A Fake Volcano, 126 Rooms And A Secret Boat Grotto: Silvio Berlusconi's Sardinian Estate Just Sold For $395 Million | Celebrity Net Worth

Silvio Berlusconi’s family has reportedly lined up a buyer for Villa Certosa, the late Italian leader’s lavish Sardinian retreat long associated with power, glamour and controversy. The sprawling estate on the Costa Smeralda is said to have been sold to a company connected to Qatar’s ruling family for about €350 million, equivalent to roughly $395 million.

According to reports, the buyer is Constellation Hotels Holding Ltd., a Luxembourg-based company linked to Sheikh Jassim bin Hamad al Thani and the Al Thani family. Fininvest, the Berlusconi family’s holding company, said one of its subsidiaries had accepted a binding offer from an overseas purchaser for the property, but it did not formally identify the buyer or reveal the sale price.

This was far more than a typical seaside villa.

Villa Certosa ranks among Europe’s best-known private residences. Set on approximately 300 acres near Porto Rotondo in Sardinia’s exclusive Costa Smeralda enclave, the compound is reported to feature a main residence and additional buildings totaling around 126 rooms. Its amenities include several swimming pools, expansive gardens, artificial lakes, an amphitheater, an extensive cactus collection, a man-made volcano designed to erupt on command and a Bond-worthy underground grotto where small boats can arrive away from public view.
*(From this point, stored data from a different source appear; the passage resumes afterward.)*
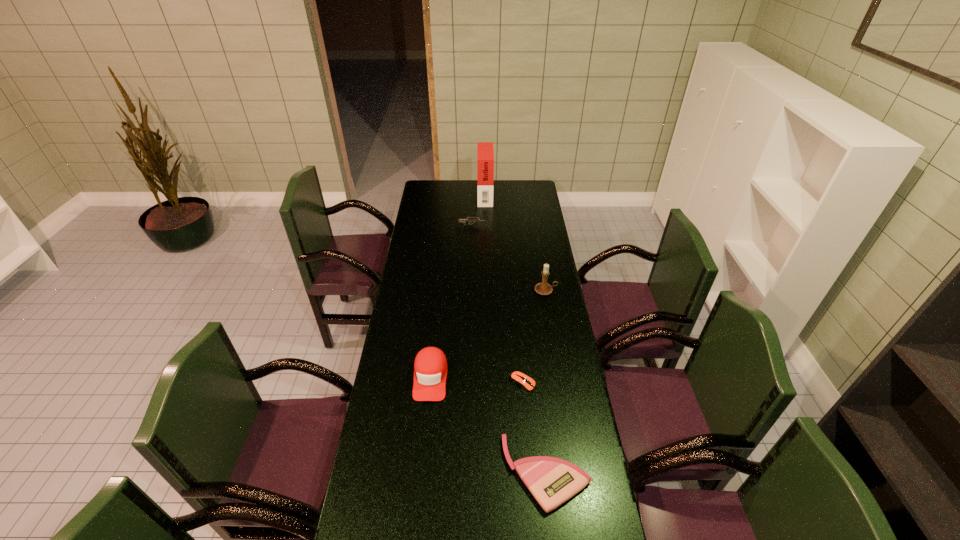
The height and width of the screenshot is (540, 960). Find the location of `cigarette case`. cigarette case is located at coordinates (485, 154).

The image size is (960, 540). I want to click on the farthest object, so click(x=485, y=154).

The image size is (960, 540). In order to click on the second tallest object in this screenshot , I will do `click(544, 288)`.

Where is `the fourth nearest object`? The image size is (960, 540). the fourth nearest object is located at coordinates (544, 288).

You are a GUI agent. You are given a task and a screenshot of the screen. Output one action in this format:
    pyautogui.click(x=<x>, y=<y>)
    Task: Click on the fourth shortest object
    This screenshot has height=540, width=960.
    Given the screenshot: What is the action you would take?
    (430, 367)

This screenshot has width=960, height=540. What are the coordinates of `the second farthest object` in the screenshot? It's located at (473, 220).

Where is `gun`? This screenshot has height=540, width=960. gun is located at coordinates (473, 220).

Locate an element on the screen. The image size is (960, 540). the nearest object is located at coordinates (552, 481).

You are a GUI agent. You are given a task and a screenshot of the screen. Output one action in this format:
    pyautogui.click(x=<x>, y=<y>)
    Task: Click on the wristlet
    This screenshot has height=540, width=960.
    Given the screenshot: What is the action you would take?
    pyautogui.click(x=552, y=481)

At what (x,y) coordinates should I click in order to perform the action: click on computer mouse. Please return your answer as a coordinate pair (x, y). This screenshot has width=960, height=540. Looking at the image, I should click on (518, 378).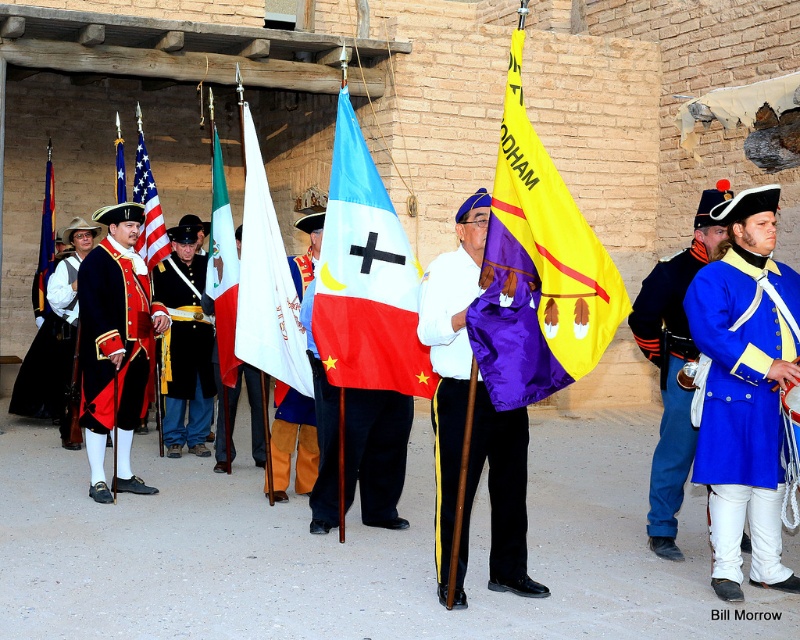
Question: Where is velvet red coat at left located in relation to brushed metal uniform at left in the image?

Choices:
 (A) above
 (B) below

Answer: (A)

Question: Is blue wool coat at right thinner than black velvet coat at left?

Choices:
 (A) yes
 (B) no

Answer: (A)

Question: Which point is farther to the camera?

Choices:
 (A) (310, 392)
 (B) (190, 262)
 (C) (218, 320)
 (D) (516, 212)

Answer: (B)

Question: Does blue wool coat at center appear under blue wool coat at right?

Choices:
 (A) yes
 (B) no

Answer: (A)

Question: Which of the following is the closest to the observer?

Choices:
 (A) (418, 385)
 (B) (52, 177)
 (C) (272, 269)

Answer: (A)

Question: Estimate the real-world distances between objects in this image. Which object is farther from the brushed metal uniform at left?

Choices:
 (A) blue fabric flag with white cross at center
 (B) matte black flag at center

Answer: (A)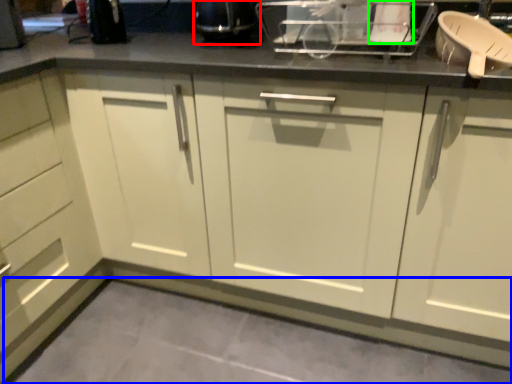
Question: Estimate the real-world distances between objects in this image. Which object is closer to appliance (highlighted by a red box), concrete (highlighted by a blue box) or appliance (highlighted by a green box)?

Choices:
 (A) concrete
 (B) appliance

Answer: (B)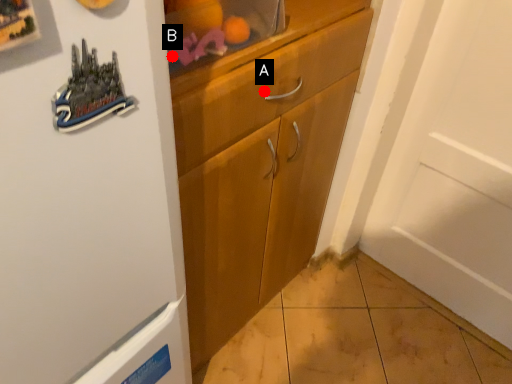
Question: Two points are circled on the image, labeled by A and B beside each circle. Which point is further to the camera?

In scale and spectacle, it reflected the extravagant world Berlusconi came to embody.

Berlusconi, who died in 2023 at 86, was among the most flamboyant and divisive figures in modern European public life. A media tycoon who became one of Italy’s wealthiest men, he served several terms as prime minister, owned AC Milan during one of the club’s most successful eras and spent decades at the center of a world where politics, business, celebrity and personal excess frequently overlapped.

Villa Certosa became the stage on which those worlds often met.

Across the years, Berlusconi hosted heads of state, political allies, billionaires and celebrities at the estate. Vladimir Putin was among the visitors. Former British Prime Minister Tony Blair vacationed there with his wife, Cherie. Egyptian President Hosni Mubarak was photographed at the property in 2008, and Putin’s daughters were reportedly guests there in 2002.

But the estate was also inseparable from the more infamous side of Berlusconi’s public image. Villa Certosa was widely reported to have hosted some of his notorious “bunga bunga” parties, with young women flown in for events that later became a central part of the scandals surrounding his private life.

In 2009, the Spanish newspaper “El País” published photographs taken at the estate, including images that turned the villa into a global tabloid spectacle. One of the most widely discussed photos showed former Czech Prime Minister Mirek Topolanek nude near one of the pools. Below are two drone videos of the villa. Unfortunately, I could not find any licensable photos of the interior:

For years, Villa Certosa was rumored to be on the verge of being sold. Potential buyers were said to include Spanish, Russian, Chinese and Saudi investors. In August 2025, Fininvest confirmed that it had received several expressions of interest in the property, while insisting there were no advanced negotiations at the time. Around then, Italian media floated a possible valuation of as much as €500 million, or roughly $584 million.

The final reported sale price, around $395 million, is still an extraordinary number. But it is also roughly $190 million below that high-end valuation.

Even at the lower number, Villa Certosa instantly joins the ranks of the most expensive private residential estate deals in the world. It also fits a familiar pattern among global trophy properties: a legendary seller, a one-of-a-kind compound, a politically connected buyer, and a price tag that would be almost impossible to justify using normal real estate math.

For Berlusconi’s five children, the sale appears to be part of a broader effort to rationalize the vast property portfolio their father left behind. Berlusconi’s estate included media assets, investments, residences and other holdings accumulated over a lifetime of dealmaking, politics and showmanship.

Among the assets Berlusconi left behind, Villa Certosa carried a unique public charge. It was the physical backdrop for his billionaire persona: the place where presidents, prime ministers, oligarchs, celebrities and political allies came to orbit around his money, power and appetite for spectacle. The fake volcano and secret boat grotto were absurd details, but they also captured the point. Berlusconi built Villa Certosa as a private resort, a diplomatic salon and a theater for the mythology he spent his life creating.

That mythology now belongs to someone else.

For a reported $395 million, a company linked to Qatar’s ruling family is buying 300 acres of Sardinian coastline, 126 rooms, swimming pools, gardens, an amphitheater, a fake volcano, a hidden boat grotto and decades of scandal-soaked history. In the world of billionaire trophy properties, very few homes come with a backstory this rich, strange or notorious.